All of our elected representatives in Washington, including the President, swear a sacred oath to “uphold the Constitution of the United States.” Yet in the wake of the on-going NSA snooping scandal, one wonders whether any of them have ever bothered to read that founding document.
Amendment #4 of the U.S. Constitution states, in part, that “the right of the people to be secure in their persons, houses, papers and effects, against unreasonable searches and seizures, shall not be violated and no Warrants shall issue, but upon probable cause…and particularly describing the place to be searched and the persons or things to be seized.”
Some liberals, conservatives and even some “libertarians” are in disagreement over whether the NSA collection of domestic telephone and email data is, in fact, unreasonable. I assert that it isunreasonable precisely because we now know that the NSA has gone far beyond its Patriot Act or FISA (Foreign Intelligence Surveillance Act, 1978) authorization. Revelations to come will make this conclusion even clearer.
These laws allow the collection of intelligence information between “foreign powers or agents of foreign powers” in the U.S. and elsewhere. Yet even with the gathering and use of foreign intelligence, these laws prescribe certain legal procedures that must be followed to ensure that NSA spying serves a legitimate and legal purpose. On the other hand, the dragnet collection and storage of general domestic data such as phone records and email information (“metadata”) on U.S. citizens, either by the NSA, the FBI or any governmental intelligence agency, has never been specifically authorized by any law (although some secret FISA court may have signed off on such an outrage). Individuals under suspicion can be “searched” electronically but only with “probable cause” and then only with the issuance of a warrant specific to the place or person to be searched. None of this, I assert, has been followed in the recent disclosures about NSA spying.

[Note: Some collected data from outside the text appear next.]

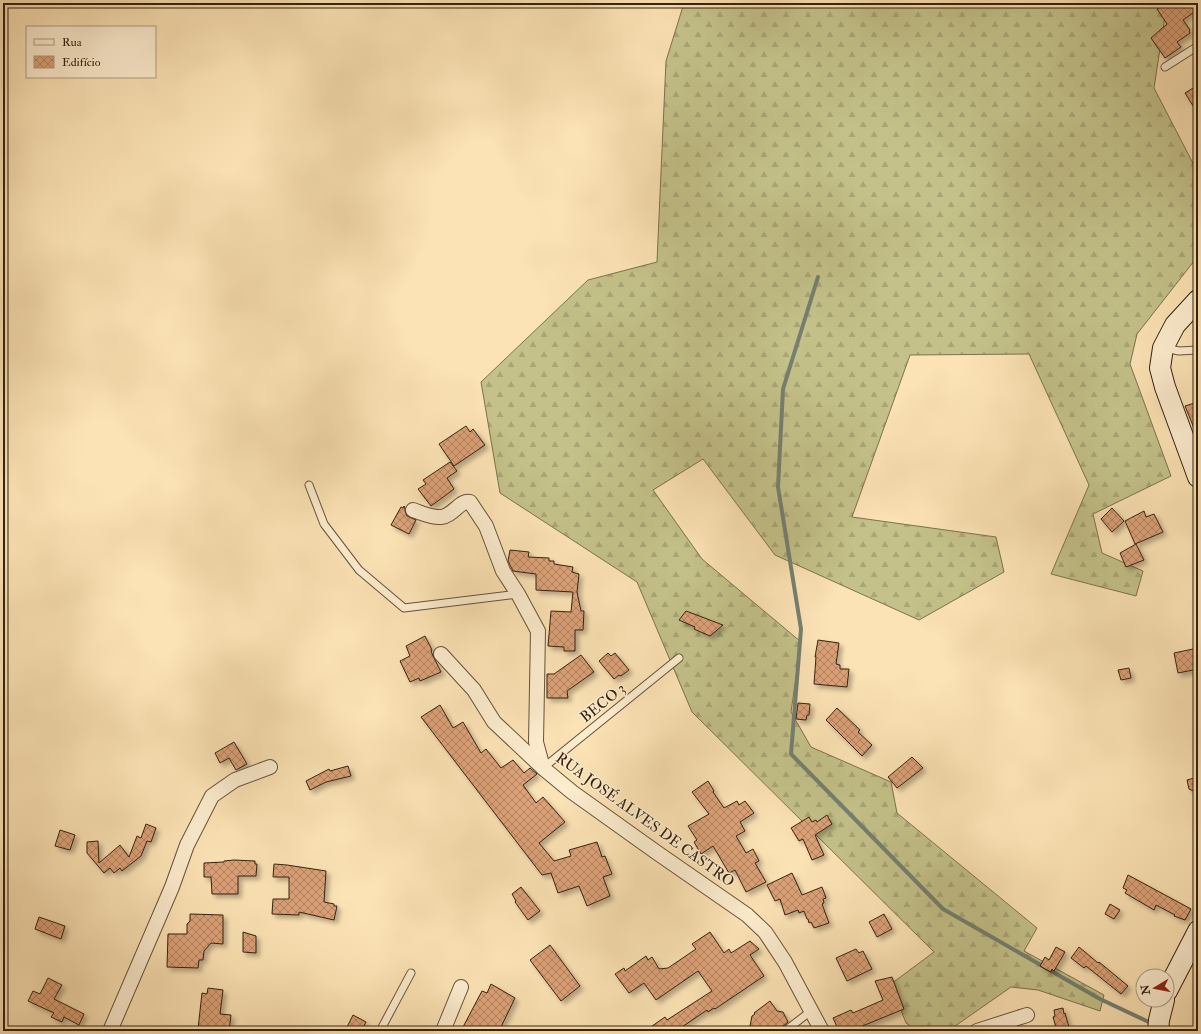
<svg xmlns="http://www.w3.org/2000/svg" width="1201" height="1034" viewBox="0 0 1201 1034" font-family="'IM FELL Double Pica',serif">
<defs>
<pattern id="forest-firs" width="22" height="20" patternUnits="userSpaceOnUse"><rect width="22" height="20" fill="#c4c28a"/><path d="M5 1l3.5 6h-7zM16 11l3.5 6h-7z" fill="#a9a676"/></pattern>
<pattern id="building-cross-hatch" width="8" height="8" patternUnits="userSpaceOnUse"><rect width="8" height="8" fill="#dca178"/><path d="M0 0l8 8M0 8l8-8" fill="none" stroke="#b38361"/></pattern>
<filter id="shadow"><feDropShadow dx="3.5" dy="3.5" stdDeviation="2" flood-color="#0004"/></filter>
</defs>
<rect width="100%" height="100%" fill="#fce3b5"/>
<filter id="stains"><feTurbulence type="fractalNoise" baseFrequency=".005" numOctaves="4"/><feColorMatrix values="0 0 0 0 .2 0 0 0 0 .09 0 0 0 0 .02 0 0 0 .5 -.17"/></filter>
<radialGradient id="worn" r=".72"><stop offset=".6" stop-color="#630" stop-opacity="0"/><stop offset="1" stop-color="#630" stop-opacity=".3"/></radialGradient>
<path fill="url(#forest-firs)" stroke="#7c724d" d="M684,3h483l-13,85 44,85v83l-61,78 -7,30 41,112 -78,38 9,39 41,18 -7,25 -85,-22 38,-89 -60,-131 -119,1 -58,162 144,20 8,35 -85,48 -144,-65 -72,-96 -50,31 49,69 99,83 -10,70 20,35 80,35 6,31 140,115 -13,23 80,44 -4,16 -62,-21 -27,-3 -63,44h-31l-11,-8 -15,-39 43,-32 -242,-240 -55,-130 -137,-89 -19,-111 107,-102 69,-18 9,-201z"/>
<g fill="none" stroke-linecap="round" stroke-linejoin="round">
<path stroke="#758071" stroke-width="4" d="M818,277l-35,112 -5,98 23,142 -10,125 152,155 157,90 53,25"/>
</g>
<g fill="url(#building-cross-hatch)" stroke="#352210" filter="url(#shadow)">
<path d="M1165,3h27l5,7 -14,10 7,10 -1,1 1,2 -13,9 4,5 -16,11 -14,-20 16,-14 -10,-15z"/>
<path d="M1198,85v29l-13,-21z"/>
<path d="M1198,402v36l-13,-32z"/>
<path d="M466,426l4,6 3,-3 12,16 -31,21 -15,-22z"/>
<path d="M450,462l7,9 -10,7 7,11 -23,17 -13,-17 8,-5 -3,-4z"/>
<path d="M404,506l1,1v4l2,5 9,4 -7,14 -18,-9 10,-18 2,1z"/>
<path d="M1112,508l12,13 -12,11 -11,-13z"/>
<path d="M1144,511l2,6 8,-3 9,18 -28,12 -10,-23z"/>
<path d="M1136,544l8,16 -18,7 -6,-14z"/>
<path d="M510,550l19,2 -1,5 21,1v3h5v3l19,3 -1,5 7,2 -2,18 4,19h3l-1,19h-8v21h-11v-4l-16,-1 3,-35 20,1 2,-20 -37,-2v-16l-23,-3 -5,-10z"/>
<path d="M686,611l37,14 -13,11 -16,-7 1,-2 -16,-7z"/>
<path d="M425,636l7,14 -1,1 2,5 8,16 -21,9 -1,-3 -9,4 -10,-21 10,-5 -4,-10z"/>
<path d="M818,640l21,3 -3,21 4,1v4h9l-2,18 -33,-3 2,-27h-1z"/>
<path d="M1198,648v21l-20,4 -4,-20z"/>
<path d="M608,653l3,3 4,-3 14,17 -8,6 -2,-1 -5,4 -15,-18z"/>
<path d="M581,655l13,17 -27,19 1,7h-21v-24h7z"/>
<path d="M1129,668l2,10 -10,2 -3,-10z"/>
<path d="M798,703l12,1 -1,11h-2l-1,5 -10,-1z"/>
<path d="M440,705l13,23 10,-6 18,31 5,-4 15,19 12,-8 11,13 6,-5 7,6 -14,11 13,18 7,-6 22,25 -26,21 15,18 17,-5 -2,-6 28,-8 5,15 3,-1 7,18 -9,3 7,19 -23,10 -8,-20 -21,7 -7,-20 -9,2 -121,-158z"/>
<path d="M837,708l23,22 -2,2 14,13 -10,11 -36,-36z"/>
<path d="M234,742l13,22 -11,6 -7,-12 -9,5 -5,-10z"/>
<path d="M912,757l11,11 -26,20 -9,-11z"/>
<path d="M348,766l3,10 -25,6 -16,8 -4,-9 23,-12 1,2z"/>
<path d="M1198,777v16l-9,-4 -2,-9z"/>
<path d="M708,781l6,10 -1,1 11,16 13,-7 2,4 6,-4 9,12 -14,9 5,9 -9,5 10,17 7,-4 6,12 -4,2 11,19 -20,10 -11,-22 -6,3 -16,-27 -12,8 -7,-12 3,-2 -9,-14 21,-12 -17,-22z"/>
<path d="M827,815l5,9 -17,11 9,20 -12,5 -9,-21 -4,2 -8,-13 18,-11 3,5 4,-2 1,2z"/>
<path d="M146,824l10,4 -5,14 -4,-1 -6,15 -19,15 -2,-3 -6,5 -4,-5 -6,5 -17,-20v-11l11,-1 1,22 21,-18 9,12 8,-21 4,2z"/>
<path d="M60,830l15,5 -5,15 -15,-4z"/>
<path d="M234,860l21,1v3h2l-1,12h-18v18h-26l-1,-17h-7v-14l20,-1v-1z"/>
<path d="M274,864l13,1 39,6 -2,31 10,2v2h3l-3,14 -35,-8v3l-27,-1 1,-15h16v-22h-16z"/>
<path d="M792,873l10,22 20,-8 4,11 -3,1 1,4 -2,1 7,19 -15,5 -3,-6 -2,1 -1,-4h-1l-3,-8 -5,2 -1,-3 -13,5 -5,-16 -5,2 -8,-16z"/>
<path d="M1128,875l63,34 -6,11 -11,-4 1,-1 -19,-10 -2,5 -29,-17 2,-3 -4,-2z"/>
<path d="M521,887l19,24 -12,9 -13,-18 1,-1 -4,-7z"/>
<path d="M1110,904l10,6 -6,9 -9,-5z"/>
<path d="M190,914l33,1v29l-12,-1 -7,8 -1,9h-4l-1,8 -31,-1 1,-33h19v-10l3,-3z"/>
<path d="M884,914l8,15 -15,8 -8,-15z"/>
<path d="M39,917l26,9 -4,13 -26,-10z"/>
<path d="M243,932l13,4v17l-13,-1z"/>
<path d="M710,932l14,21 5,-4 2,4 19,-12 9,8 -9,6 14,21 -49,33 -1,-1 -6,4 -1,-2 -31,21h-31l20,-14 2,3 45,-29 -14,-20 -42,29 -12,-17 -15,10 -14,-19 9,-6 1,3 21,-15 2,4 4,-3 7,12 9,-1 28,-19 -4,-5z"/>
<path d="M550,945l30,41 -19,15 -31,-41z"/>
<path d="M1056,947l9,5 -11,19 -2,-2 -1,3 -11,-6 5,-9 4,3z"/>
<path d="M1079,947l19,16 1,-1 29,24 -7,8 -35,-28 -2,2 -13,-10z"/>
<path d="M856,949l3,4 4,-2 9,18 -25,12 -11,-23z"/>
<path d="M892,977l12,32 -44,18 1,4h-22l-6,-13 18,-8 2,3 30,-13 -8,-19z"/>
<path d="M48,978l14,7 -8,14 30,15 -5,11 -15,-8 -2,5 -11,-5 3,-4 -26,-12 5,-10 7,3z"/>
<path d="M491,984l24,14 -16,33h-27l-9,-4 19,-36 5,2z"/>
<path d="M208,988l15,2 -3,24 11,1 -2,16 -31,-2 4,-36 5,1z"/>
<path d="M770,1001l7,10 6,1 5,10 -6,5 -2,4h-31l3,-15 3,-2 -1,-1z"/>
<path d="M1063,1008l1,6 1,-1 5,18h-13l-4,-14 2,-1 -1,-6z"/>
<path d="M353,1015l13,7 -5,9h-16z"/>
</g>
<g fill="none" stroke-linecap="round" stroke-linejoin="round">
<defs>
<g id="lane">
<path d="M1165,67l33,-21"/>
<path d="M1165,348l14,3 19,-1"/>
<path d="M309,485l15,39 35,46 45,38 114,-14"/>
<path d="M543,768l136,-110"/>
<path d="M380,1031l31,-58"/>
<path d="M785,1031l26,-20"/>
</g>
<g id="street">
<path d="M413,510c9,3 19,8 28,7 12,-1 20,-18 29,-15l16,24 17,45 15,23 20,37 -2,111 7,26"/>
<path d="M441,654l33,36 20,32 49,46 29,24 84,60 91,63 18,17 20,30 37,69"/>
<path d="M110,1031l62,-144 15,-42 25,-49 23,-16 35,-13"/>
<path d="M443,1031l18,-44"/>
<path d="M977,1031l50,-16"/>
</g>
<g id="secondary">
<path d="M1198,300l-23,25 -12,23 -3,20 5,19 33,90"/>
<path d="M1167,991l31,-60"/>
<path d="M1158,1031l1,-11 5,-20"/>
</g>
</defs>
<use href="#lane" stroke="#675239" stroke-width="9"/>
<use href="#street" stroke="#675239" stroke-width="16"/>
<use href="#secondary" stroke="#352210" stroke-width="22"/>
<use href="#lane" stroke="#fdedcf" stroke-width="7"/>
<use href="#street" stroke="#fdedcf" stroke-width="14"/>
<use href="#secondary" stroke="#fdedcf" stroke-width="20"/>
</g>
<g text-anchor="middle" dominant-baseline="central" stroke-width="3" stroke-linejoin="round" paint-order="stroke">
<g font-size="15" fill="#352210" stroke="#fdedcf">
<text transform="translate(603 703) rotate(-39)">BECO 3</text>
<text transform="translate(645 820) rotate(36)">RUA JOSÉ ALVES DE CASTRO</text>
</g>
</g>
<rect width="1201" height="1034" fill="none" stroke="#fce3b5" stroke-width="16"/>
<rect x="4" y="4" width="1193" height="1026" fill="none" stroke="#352210" stroke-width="2"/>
<rect x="8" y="8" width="1185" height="1018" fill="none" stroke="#352210"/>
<rect x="26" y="26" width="130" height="52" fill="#fdedcf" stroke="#ad9c83"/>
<rect x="34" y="39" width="20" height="6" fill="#fdedcf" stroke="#ad9c83"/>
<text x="62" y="46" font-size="12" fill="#352210">Rua</text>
<rect x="34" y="56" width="20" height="12" fill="url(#building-cross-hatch)" stroke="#ad9c83"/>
<text x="62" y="66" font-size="12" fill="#352210">Edifício</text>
<g transform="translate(1155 988) rotate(260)"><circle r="19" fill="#fdedcf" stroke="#ad9c83"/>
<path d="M0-3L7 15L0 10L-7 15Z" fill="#8f2418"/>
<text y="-6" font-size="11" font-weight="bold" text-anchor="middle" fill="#352210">N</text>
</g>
<rect width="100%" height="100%" filter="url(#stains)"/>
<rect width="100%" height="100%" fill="url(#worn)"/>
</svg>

Thus it appears that the NSA has been involved in an activity (apparently approved by the Department of Justice and the President) in likely violation of the 4th Amendment of the Constitution. The ACLU will test this theory with its legal suit that challenges the constitutionality of this broad based domestic data collection program.
The retort to all of this, of course, is that the threat of terrorism can justify almost anything that the government chooses to do in the name of “national security.” Nonsense. This theory has almost zero legal credibility. Our history contains a fair number of examples of government over-reach during alleged “emergencies” (President Truman’s attempted nationalization of the steel industry during the Korean War, for example) that have been sternly rebuffed by the Supreme Court as blatantly unconstitutional. And the reason should be obvious: Constitutional protection for individual rights is even more necessary when times are precarious than when they are not. After all, what are we fighting this alleged war on terror to preserve?
Which of course gets to the larger question of whether our government’s alleged war on terror and the preservation of individual rights under the Constitution are in any way compatible in the long run. There is a solid historical reason why the Founding Fathers, especially George Washington, argued that the U.S. must steer clear of any “foreign entanglements.” They knew based on the imperial British and Spanish experience, that foreign military interventionism must lead to an overall increase in governmental power and, thus, endanger the very liberties that the Constitution was created to protect. They also knew that interventionism abroad must invite retaliation and even repression at home and that “civil society” would always be endangered by expanding militarism.
The government surveillance infrastructure put into place after 9/11 can now capture almost every electronic communication (personal, financial, medical) between almost everyone on the planet. This development is unprecedented in human history and is an absolute litmus test for those who believe that a government with absolute power (over information) must eventually be corrupted. We are getting perilously close to the point where we must decide as a society whether adopting a technology for facilitating the U.S. mission as the world’s policeman is somehow more important than personal privacy, individual liberty, and perhaps even the Constitution itself.